*Texte étudié:*

+-------+

Nous tous, à tout le moins tous ceux qui fréquentent l’espace numérique et particulièrement les « réseaux sociaux » le savent. Il s’agit à la fois du meilleur et du pire des espaces.
D’aucuns pourront apprécier l’espace de liberté, d’expression notamment, d’autres très nombreux (dont fait partie l’auteur de ces lignes) déploreront que ledit espace constitue l’un des terrains de jeux favoris des haineux en tout genre, qui trouveront de facto à leur disposition toute une palette de moyens pour laisser libre cours à leurs amertume, rancœur et autres sentiments modérément positifs et constructifs
.
Ce n’est pas là le moindre des paradoxes. Un Docteur Jekyll agréable, timide et réservé peut se muer en un Mister Hyde débridé dès qu’il se trouvera derrière un écran.
Ceci s’ajoutant à la pornographie accessible aux mineurs, à la pédopornographie, voire au proxénétisme et autres activités pénalement répréhensibles, fausses nouvelles, manipulations…
Cette situation ne pouvait pas demeurer sans réponse même imparfaite.
Le conseil de l’Union européenne et le parlement européen ont donc émis un règlement en date du 19 octobre 2022 dénommé « Digital service act ».
Un règlement de l’Union européenne est un texte qui est d’application immédiate dans toutes les pays qui la composent.
Ce texte se fixe pour objectifs notamment :
Une meilleure protection des internautes européens et de leurs droits fondamentaux (liberté d'expression, protection des consommateurs...) ;
Une aide pour le développement des petites entreprises de l'UE
Un renforcement du contrôle démocratique et de la surveillance des très grandes plateformes et l’atténuation de leurs risques systémiques (manipulation de l'information notamment...).
Une première étape pour ce texte était de définir les acteurs concernés. Il s’agit notamment :
des fournisseurs d'accès à internet (FAI) ;
des services d'informatique en nuage (cloud) ;
des plateformes en ligne comme les places de marché (market places), les boutiques d'applications, les réseaux sociaux, les plateformes de partage de contenus, les plateformes de voyage et d'hébergement ;
des très grandes plateformes en ligne et les très grands moteurs de recherche, utilisés par plus de 45 millions d'Européens par mois, désignés par la Commission européenne.

+-------+

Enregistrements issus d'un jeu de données

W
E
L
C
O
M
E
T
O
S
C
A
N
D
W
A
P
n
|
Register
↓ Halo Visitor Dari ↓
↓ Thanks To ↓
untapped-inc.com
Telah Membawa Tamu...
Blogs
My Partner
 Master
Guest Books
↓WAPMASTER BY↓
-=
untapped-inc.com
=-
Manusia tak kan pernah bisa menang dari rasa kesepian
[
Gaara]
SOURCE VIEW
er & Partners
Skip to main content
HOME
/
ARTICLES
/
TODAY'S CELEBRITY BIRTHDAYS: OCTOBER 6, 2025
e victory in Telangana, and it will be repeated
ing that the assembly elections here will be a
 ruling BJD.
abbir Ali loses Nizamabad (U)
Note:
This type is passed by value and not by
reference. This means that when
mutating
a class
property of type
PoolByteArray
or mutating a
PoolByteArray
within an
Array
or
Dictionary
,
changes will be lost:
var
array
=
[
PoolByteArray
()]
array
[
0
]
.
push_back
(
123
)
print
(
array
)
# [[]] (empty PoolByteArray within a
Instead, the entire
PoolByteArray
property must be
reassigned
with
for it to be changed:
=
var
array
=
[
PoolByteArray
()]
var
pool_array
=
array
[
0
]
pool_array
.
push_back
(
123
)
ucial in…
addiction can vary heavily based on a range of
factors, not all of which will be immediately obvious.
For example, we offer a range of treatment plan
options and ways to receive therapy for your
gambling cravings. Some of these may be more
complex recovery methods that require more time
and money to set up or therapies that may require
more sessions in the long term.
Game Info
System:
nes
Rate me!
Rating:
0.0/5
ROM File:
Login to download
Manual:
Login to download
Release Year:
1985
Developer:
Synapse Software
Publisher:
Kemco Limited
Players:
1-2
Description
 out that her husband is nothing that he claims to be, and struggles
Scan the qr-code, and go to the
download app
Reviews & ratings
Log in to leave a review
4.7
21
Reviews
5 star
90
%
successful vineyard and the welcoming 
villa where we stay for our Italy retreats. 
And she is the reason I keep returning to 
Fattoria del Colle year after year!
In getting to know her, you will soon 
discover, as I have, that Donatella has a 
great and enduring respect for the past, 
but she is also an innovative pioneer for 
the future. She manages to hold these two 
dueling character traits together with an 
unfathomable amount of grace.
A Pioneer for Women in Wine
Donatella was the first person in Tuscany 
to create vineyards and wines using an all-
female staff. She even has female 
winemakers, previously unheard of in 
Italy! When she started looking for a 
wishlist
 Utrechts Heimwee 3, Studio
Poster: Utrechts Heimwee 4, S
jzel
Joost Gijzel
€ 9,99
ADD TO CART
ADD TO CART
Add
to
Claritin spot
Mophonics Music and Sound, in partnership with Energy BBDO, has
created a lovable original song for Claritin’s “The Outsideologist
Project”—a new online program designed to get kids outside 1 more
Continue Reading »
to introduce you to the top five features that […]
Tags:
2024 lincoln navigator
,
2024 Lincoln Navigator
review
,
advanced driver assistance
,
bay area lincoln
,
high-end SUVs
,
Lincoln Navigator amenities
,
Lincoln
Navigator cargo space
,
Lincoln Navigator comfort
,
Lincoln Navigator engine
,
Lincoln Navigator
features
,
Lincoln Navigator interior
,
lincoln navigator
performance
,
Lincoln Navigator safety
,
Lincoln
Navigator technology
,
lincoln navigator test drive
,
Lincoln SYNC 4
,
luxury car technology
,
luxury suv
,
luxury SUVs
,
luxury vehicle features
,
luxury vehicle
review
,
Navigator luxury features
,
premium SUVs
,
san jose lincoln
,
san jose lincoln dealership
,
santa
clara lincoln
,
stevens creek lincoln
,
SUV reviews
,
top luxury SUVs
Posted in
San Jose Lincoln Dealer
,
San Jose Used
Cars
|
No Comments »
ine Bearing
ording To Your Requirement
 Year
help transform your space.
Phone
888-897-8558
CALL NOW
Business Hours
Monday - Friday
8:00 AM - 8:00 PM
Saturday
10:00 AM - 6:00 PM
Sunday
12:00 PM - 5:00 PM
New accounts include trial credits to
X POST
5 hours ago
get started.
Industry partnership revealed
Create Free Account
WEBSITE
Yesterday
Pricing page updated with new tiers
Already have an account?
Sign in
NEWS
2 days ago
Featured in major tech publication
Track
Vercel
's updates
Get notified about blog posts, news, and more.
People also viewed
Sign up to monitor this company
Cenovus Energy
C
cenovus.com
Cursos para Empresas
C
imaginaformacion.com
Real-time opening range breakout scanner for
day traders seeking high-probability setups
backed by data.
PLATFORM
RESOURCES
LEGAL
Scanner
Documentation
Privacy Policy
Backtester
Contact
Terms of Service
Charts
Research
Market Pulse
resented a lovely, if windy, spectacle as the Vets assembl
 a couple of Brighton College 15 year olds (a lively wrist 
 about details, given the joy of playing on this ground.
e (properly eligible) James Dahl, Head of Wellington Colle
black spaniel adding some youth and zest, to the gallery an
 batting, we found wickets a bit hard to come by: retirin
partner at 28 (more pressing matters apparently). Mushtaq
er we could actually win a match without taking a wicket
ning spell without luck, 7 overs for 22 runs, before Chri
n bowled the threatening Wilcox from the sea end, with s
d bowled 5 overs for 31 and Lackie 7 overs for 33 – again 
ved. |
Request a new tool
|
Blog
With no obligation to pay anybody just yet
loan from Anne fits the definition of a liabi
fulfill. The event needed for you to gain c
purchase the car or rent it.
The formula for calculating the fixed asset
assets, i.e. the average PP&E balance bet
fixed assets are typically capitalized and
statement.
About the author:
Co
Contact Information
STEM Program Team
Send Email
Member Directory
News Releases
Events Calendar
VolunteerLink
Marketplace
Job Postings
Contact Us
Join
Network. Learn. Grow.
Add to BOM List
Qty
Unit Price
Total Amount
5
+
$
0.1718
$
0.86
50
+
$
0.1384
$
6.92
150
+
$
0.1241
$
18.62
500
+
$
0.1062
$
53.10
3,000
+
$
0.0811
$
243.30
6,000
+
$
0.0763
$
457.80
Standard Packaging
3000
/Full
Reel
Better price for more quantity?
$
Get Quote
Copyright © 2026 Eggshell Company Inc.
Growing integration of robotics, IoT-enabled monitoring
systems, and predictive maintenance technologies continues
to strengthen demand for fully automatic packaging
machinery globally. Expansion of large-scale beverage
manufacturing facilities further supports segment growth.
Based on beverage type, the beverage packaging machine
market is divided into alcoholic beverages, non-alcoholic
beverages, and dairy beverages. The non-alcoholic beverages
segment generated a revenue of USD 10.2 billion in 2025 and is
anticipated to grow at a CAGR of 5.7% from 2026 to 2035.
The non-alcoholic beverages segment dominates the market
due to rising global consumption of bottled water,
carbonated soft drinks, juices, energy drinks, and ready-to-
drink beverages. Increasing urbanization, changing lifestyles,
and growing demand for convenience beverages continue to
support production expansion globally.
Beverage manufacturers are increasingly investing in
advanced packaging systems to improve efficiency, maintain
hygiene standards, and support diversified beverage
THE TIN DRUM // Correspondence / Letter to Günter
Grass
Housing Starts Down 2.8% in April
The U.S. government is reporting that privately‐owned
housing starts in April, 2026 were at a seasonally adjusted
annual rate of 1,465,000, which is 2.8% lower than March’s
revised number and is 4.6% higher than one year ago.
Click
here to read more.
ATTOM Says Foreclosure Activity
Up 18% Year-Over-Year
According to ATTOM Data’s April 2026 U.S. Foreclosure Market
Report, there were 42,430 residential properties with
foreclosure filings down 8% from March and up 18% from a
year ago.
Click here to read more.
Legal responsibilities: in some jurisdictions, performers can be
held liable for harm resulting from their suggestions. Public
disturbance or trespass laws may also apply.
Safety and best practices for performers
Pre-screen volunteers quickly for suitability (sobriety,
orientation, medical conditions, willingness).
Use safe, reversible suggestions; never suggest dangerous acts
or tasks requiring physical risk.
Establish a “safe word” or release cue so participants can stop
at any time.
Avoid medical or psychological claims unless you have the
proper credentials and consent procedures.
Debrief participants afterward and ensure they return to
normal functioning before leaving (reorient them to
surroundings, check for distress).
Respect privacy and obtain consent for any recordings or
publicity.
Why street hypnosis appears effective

+-------+

*Avec ces informations:*
a - D'après le texte étudié, à quelle date le règlement appelé « Digital service act » a-t-il été émis ?
b - Veuillez transformer en liste numérotée les lignes des rangées, et seulement celles-ci, du début des rangées jusqu'à la ligne contenant « ruling BJD. », celle-ci comprise. Laissez de côté les lignes vides.

*Réponses aux tâches:*
a - Le 19 octobre 2022.

b -
1. W
2. E
3. L
4. C
5. O
6. M
7. E
8. T
9. O
10. S
11. C
12. A
13. N
14. D
15. W
16. A
17. P
18. n
19. |
20. Register
21. ↓ Halo Visitor Dari ↓
22. ↓ Thanks To ↓
23. untapped-inc.com
24. Telah Membawa Tamu...
25. Blogs
26. My Partner
27.  Master
28. Guest Books
29. ↓WAPMASTER BY↓
30. -=
31. untapped-inc.com
32. =-
33. Manusia tak kan pernah bisa menang dari rasa kesepian
34. [
35. Gaara]
36. SOURCE VIEW
37. er & Partners
38. Skip to main content
39. HOME
40. /
41. ARTICLES
42. /
43. TODAY'S CELEBRITY BIRTHDAYS: OCTOBER 6, 2025
44. e victory in Telangana, and it will be repeated
45. ing that the assembly elections here will be a
46.  ruling BJD.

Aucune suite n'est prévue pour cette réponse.